The holiday shopping season is just revving up and retailers are already trying to cut their losses. With six fewer days between Thanksgiving and Christmas this year than last, many are pushing to get shoppers into stores and on websites sooner rather than later, hoping to jump-start early spending.
From small local shops to giant national chains like Target Corp., companies are hoping to make more with less — doing whatever they can to compensate for the compressed 27-day shopping period. In case you haven’t noticed the advertising blitz, many are pushing Internet deals and doorbuster promotions far in advance of Black Friday.
“Every day matters, particularly every weekend,” said Jon Hurst, president of the Retailers Association of Massachusetts, who sounds like a man who knows what financial havoc a snowstorm can wreak on a Saturday in December. “It’s a challenge, but it’s a challenge you can overcome if you promote yourself right and get the potential customers to come through your front doors now.”
While economists and retail analysts question whether less time between the two holidays has a tangible effect on consumer spending, some store owners are convinced it matters. Or they are not willing to take chance it doesn’t.
“We’re definitely concerned,” said Janet Holian, chief executive of Gemvara, a Boston company that sells jewelry mostly online. “It’s an issue for us because when we say ‘made to order,’ we actually mean made to order.”
To buy more time for buying, the three-year-old company is bumping up its traditional Black Friday special — 15 percent off regular prices — to next Tuesday, something the jeweler has never done before. As Christmas draws nearer, the company will begin featuring products online that can be ordered by Dec. 21 and still arrive in time to be under the tree for Christmas Eve.
Gemvara also opened a pop-up shop on Newbury Street this month, allowing customers to buy some jewelry in person.
Wayfair, a Boston company that offers more than 7 million home furniture and home decor products online, also is taking steps to ensure it does not lose out on any business in a shortened holiday season. Last week, the merchant’s home- page began featuring links to 100,000 items on sale for the holidays, many of which are available for two-day shipping. That allows the company to guarantee pre-Christmas arrival on orders placed up until Friday, Dec. 20.

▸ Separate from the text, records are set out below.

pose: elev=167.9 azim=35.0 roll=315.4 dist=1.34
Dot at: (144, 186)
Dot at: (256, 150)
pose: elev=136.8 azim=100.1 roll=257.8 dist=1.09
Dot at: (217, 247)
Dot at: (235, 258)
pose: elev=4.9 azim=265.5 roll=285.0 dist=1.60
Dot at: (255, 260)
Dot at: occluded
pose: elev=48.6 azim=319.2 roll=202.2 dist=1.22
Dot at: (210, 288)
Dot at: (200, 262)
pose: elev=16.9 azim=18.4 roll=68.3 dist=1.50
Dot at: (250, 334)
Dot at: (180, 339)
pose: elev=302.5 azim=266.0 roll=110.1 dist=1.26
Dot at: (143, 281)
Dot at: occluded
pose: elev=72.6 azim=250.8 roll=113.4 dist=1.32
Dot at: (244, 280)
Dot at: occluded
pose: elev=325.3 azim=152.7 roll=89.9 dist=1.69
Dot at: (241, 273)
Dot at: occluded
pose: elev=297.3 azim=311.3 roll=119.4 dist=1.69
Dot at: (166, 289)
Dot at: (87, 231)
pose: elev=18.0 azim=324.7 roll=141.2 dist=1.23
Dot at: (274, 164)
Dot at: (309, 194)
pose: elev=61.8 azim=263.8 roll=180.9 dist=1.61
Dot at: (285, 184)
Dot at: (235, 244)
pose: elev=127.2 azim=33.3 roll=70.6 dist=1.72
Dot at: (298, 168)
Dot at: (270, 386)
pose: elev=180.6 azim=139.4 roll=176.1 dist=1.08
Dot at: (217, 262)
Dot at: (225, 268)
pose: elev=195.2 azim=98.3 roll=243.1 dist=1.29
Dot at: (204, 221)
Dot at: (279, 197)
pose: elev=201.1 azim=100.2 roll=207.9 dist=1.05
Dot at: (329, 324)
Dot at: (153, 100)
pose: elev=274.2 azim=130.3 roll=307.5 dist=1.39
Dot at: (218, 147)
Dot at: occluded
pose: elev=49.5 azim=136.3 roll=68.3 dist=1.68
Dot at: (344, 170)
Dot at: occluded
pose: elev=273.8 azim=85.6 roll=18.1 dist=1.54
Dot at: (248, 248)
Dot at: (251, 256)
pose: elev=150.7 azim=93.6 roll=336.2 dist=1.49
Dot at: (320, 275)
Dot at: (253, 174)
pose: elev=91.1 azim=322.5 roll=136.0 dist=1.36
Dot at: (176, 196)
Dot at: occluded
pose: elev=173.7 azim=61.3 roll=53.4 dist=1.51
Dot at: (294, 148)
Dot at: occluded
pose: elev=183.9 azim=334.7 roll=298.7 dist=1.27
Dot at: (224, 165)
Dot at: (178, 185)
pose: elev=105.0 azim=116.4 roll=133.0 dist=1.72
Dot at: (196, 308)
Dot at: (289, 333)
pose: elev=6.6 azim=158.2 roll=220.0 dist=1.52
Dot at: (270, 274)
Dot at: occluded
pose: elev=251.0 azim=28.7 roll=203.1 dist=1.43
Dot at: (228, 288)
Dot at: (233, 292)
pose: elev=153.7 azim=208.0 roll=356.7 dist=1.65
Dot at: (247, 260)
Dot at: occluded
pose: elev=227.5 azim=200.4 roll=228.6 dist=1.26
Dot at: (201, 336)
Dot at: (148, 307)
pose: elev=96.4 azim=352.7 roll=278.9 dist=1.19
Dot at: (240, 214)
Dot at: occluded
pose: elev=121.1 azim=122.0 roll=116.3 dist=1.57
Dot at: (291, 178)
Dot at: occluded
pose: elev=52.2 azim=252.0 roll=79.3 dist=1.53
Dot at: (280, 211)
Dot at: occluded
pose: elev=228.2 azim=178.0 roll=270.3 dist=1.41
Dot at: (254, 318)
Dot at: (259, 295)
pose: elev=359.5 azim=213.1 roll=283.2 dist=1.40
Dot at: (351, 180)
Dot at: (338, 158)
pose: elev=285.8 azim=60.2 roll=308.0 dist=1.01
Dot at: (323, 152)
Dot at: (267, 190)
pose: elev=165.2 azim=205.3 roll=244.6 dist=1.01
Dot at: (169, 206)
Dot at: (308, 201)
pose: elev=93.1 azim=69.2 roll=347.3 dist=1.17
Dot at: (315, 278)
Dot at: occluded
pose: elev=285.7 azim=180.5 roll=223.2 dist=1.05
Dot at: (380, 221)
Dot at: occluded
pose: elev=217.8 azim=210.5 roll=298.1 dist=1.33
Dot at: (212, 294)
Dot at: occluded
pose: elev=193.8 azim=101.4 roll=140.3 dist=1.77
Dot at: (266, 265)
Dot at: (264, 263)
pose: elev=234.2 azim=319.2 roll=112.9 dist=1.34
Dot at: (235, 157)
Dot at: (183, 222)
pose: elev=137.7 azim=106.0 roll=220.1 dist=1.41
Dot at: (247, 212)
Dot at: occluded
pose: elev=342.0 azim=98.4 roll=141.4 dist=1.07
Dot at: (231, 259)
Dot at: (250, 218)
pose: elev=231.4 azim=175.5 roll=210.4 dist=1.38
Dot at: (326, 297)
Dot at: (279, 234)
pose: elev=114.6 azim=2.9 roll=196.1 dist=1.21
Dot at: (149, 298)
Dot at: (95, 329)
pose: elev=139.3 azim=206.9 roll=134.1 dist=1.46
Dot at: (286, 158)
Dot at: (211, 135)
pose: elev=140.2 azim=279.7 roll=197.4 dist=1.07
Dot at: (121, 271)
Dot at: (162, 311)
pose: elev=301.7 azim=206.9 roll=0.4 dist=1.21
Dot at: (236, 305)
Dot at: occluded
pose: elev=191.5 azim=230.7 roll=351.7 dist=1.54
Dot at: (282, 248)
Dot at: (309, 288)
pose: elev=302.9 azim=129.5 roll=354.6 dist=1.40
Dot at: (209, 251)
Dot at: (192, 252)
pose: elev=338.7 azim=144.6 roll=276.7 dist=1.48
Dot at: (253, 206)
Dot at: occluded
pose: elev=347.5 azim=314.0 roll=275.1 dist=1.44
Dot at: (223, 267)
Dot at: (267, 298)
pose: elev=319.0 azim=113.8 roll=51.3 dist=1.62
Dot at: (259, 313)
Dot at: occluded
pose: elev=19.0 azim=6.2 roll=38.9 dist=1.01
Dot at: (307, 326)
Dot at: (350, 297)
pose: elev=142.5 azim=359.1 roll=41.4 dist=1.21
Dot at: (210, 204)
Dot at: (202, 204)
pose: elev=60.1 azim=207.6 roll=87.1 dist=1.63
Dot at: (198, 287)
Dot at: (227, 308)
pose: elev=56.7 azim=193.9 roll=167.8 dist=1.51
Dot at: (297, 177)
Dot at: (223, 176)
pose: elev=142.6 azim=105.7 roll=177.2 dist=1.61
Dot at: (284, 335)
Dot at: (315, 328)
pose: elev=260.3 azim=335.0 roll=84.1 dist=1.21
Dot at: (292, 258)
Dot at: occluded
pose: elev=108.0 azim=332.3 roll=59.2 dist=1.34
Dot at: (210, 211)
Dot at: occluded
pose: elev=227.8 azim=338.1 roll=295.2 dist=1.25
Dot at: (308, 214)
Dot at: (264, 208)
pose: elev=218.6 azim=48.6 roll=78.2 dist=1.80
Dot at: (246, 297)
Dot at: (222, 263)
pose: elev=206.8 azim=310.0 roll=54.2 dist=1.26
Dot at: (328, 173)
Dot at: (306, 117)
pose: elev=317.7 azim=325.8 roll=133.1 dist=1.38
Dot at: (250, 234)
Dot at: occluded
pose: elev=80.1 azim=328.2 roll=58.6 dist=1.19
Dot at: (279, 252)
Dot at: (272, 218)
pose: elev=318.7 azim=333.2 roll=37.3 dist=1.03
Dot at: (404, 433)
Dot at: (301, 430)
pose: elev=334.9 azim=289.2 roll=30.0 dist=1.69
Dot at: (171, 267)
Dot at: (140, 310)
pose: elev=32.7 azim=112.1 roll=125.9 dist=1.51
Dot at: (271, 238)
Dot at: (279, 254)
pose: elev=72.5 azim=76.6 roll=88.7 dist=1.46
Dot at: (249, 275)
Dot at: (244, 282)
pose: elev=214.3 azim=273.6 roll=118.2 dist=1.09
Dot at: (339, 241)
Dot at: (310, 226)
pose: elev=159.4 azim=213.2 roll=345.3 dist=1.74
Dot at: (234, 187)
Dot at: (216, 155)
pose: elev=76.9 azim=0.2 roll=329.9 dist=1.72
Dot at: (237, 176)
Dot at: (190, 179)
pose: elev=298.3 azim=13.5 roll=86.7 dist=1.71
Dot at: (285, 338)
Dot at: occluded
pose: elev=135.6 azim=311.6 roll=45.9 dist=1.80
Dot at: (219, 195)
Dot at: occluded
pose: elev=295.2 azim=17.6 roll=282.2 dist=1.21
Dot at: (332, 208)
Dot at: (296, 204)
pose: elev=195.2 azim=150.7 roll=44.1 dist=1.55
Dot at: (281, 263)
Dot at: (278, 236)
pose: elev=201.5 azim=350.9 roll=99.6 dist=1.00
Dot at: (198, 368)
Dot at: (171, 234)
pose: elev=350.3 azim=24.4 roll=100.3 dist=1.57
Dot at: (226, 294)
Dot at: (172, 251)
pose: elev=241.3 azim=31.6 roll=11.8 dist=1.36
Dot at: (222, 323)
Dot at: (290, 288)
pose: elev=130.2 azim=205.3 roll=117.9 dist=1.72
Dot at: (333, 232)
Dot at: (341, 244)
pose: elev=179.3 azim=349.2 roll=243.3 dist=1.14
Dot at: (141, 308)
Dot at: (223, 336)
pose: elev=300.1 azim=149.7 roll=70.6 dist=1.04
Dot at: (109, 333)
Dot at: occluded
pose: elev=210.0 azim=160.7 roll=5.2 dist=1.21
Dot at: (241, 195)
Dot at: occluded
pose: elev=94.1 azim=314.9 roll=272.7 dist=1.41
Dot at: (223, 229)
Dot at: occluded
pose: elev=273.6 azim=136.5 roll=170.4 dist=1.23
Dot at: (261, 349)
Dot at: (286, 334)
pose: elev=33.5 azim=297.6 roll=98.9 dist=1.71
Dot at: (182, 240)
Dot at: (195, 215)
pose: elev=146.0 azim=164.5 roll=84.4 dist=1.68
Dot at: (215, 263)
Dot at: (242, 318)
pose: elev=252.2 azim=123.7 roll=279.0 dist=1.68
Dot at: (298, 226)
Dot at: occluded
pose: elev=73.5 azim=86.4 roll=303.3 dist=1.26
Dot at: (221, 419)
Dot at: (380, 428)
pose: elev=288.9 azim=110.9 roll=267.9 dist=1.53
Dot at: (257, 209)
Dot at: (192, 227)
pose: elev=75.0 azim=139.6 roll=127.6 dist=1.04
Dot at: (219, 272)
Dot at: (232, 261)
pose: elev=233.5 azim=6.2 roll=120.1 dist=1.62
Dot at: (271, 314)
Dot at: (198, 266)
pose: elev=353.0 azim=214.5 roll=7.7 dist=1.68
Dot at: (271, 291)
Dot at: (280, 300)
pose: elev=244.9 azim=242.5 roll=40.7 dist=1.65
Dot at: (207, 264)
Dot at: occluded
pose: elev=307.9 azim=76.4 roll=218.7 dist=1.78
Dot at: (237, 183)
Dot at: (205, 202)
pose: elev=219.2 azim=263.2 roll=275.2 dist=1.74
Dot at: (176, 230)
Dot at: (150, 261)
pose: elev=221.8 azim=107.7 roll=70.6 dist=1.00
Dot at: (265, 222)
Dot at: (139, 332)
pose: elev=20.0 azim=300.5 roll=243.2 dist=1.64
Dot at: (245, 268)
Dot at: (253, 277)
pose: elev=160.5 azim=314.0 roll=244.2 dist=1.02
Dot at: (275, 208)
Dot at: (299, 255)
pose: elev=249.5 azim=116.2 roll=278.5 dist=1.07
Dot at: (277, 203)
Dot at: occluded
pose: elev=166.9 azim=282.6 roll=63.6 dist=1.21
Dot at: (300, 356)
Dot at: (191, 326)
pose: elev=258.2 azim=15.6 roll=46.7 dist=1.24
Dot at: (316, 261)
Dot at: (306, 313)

In addition, Wayfair launched its daily deals — such as a 45 percent discount on some Ping-Pong and air hockey tables — about two weeks earlier than in 2012.
“The idea is to drive people in prior to the peak of the season and do it with really good offers,” said chief executive Niraj Shah, whose company is on track to generate $1 billion in sales for 2013. “You’re trying to do as much as you can early, because you know at the end there’s going to be a rush.”
Economists and analysts say that regardless of whether there are 27 or 33 shopping days between the two holidays, consumers have the same number of people to shop for and the same budget.
But Hurst said brick-and-mortar stores get a boost around the holidays from impulse purchases that often fall outside set budgets. He expects those sales to take a hit this year because there will be less time for people to be tempted by items that are not on their lists.
While retailers fret about time constraints, consumers appear to be benefiting from better bargains this year. Ashley Shih, managing director of Boston consulting firm Investor Group Services, said the sense of urgency on the part of merchants is translating into earlier opening times, deeper discounts, and more online offers.
“The importance of doing things to maximize what they get out of the holiday season is heightened,” Shih said. “Retailers are being more aggressive because they realize there are fewer days.”
Andy Chiarelli, who manages the Boston area for Target, said the shorter sales period requires the chain to up its game.
“It’s more likely to put pressure on [customers] who are already time-crunched during the busy holiday shopping season,” he said. “It’s more important than ever that we have the right products, at the right time, at the right prices.”